A Theory of the Total Archive:  Infinite Expansion, Infinite Compression, and Apparatuses of Control

19 March 2015, 18:00 - 19:00

CRASSH (SG1&2), Alison Richard Building, 7 West Road, CB3 9DT

This public lecture is part of the conference The Total Archive: Dreams of Universal Knowledge from the Encyclopaedia to Big Data taking place at CRASSH on 19th and 20th March 2015.

Speaker: N. Katherine Hayles (Literature, Duke University)

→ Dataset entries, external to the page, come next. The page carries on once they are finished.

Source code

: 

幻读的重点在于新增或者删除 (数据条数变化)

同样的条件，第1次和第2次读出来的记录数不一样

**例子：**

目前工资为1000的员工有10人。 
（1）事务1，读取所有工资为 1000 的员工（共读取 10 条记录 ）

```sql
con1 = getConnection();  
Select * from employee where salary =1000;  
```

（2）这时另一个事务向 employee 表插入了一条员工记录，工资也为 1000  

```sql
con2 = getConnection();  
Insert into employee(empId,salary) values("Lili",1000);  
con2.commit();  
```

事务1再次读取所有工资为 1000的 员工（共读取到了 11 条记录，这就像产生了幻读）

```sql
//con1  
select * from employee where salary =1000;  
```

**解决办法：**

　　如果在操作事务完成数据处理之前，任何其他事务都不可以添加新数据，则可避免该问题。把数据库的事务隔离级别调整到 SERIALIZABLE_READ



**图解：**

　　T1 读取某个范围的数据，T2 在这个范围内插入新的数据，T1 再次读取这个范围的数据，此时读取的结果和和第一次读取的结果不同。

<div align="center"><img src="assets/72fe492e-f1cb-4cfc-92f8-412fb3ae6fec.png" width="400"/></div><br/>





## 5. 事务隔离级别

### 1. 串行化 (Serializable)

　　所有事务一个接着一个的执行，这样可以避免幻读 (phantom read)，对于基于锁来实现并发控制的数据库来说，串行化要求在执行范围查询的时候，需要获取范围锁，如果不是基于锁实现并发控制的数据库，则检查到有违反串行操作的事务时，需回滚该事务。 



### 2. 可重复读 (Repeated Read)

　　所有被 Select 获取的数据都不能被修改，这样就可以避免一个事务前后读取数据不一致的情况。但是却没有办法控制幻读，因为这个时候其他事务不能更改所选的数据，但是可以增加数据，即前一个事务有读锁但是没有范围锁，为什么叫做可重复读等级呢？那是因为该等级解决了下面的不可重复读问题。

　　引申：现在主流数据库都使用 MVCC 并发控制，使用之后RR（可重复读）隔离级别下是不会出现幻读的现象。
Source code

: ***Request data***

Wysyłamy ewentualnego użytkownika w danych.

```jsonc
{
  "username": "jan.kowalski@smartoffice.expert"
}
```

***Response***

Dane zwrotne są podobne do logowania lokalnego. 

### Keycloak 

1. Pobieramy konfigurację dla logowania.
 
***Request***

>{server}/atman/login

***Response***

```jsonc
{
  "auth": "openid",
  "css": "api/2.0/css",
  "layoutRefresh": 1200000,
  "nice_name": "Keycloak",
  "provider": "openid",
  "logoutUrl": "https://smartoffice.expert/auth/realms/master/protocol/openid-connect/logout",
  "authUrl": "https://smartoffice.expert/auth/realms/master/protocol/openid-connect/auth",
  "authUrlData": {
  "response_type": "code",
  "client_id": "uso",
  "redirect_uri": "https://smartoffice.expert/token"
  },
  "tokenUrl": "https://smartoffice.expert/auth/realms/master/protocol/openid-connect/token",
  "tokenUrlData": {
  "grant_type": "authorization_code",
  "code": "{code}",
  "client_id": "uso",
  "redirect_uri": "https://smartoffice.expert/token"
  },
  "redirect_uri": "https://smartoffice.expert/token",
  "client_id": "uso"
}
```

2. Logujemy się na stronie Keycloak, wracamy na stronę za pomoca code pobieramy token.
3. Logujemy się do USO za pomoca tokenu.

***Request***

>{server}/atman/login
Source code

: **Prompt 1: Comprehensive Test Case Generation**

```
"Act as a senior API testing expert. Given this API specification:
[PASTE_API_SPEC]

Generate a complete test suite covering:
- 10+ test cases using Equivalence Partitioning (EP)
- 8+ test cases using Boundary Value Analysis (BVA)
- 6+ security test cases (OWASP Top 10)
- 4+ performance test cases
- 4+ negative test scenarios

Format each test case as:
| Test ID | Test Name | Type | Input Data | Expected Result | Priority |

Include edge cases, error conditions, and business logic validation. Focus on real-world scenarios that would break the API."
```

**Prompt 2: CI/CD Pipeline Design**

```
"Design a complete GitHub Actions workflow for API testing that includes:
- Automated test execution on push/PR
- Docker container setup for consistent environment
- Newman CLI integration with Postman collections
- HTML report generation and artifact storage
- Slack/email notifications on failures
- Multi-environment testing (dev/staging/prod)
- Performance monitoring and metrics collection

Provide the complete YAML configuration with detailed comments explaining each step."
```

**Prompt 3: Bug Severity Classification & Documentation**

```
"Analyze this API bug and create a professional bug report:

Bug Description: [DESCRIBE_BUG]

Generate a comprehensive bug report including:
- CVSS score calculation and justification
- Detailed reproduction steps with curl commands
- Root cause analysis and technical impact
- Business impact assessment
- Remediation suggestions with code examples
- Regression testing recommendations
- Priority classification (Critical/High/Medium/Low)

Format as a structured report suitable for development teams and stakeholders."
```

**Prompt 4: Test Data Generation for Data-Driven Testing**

A total archive is of course literally impossible, but in imaginative literature, there are two ways to achieve it, as Borges has taught us: infinite expansion (“The Library of Babel”), and infinite compression (“The Aleph”).   Apparent opposites, the two cycle continuously into and through one another, as do outside/inside in a Möbius strip or interior/exterior in a Klein bottle. The metaphor is not perfect, however, for while the transition from outside/inside/outside is seamless in these physical examples, with the Archive it is mediated by a hinge instantiated in apparatuses of control: institutions, governments, corporations, universities. Examples of the hinge’s operation include the microbiome project aiming to catalogue the DNA and to archive samples of all the microbial organisms that inhabit human bodies; Christian Bök’s project to encode his poetry into the DNA of a microscopic organism known as the extremophile; and the experimental print novel/project by J. J. Abrams and Doug Dorst known as S. This talk will explore the implications of the theory through the examples above and illustrate its operation in detail in S.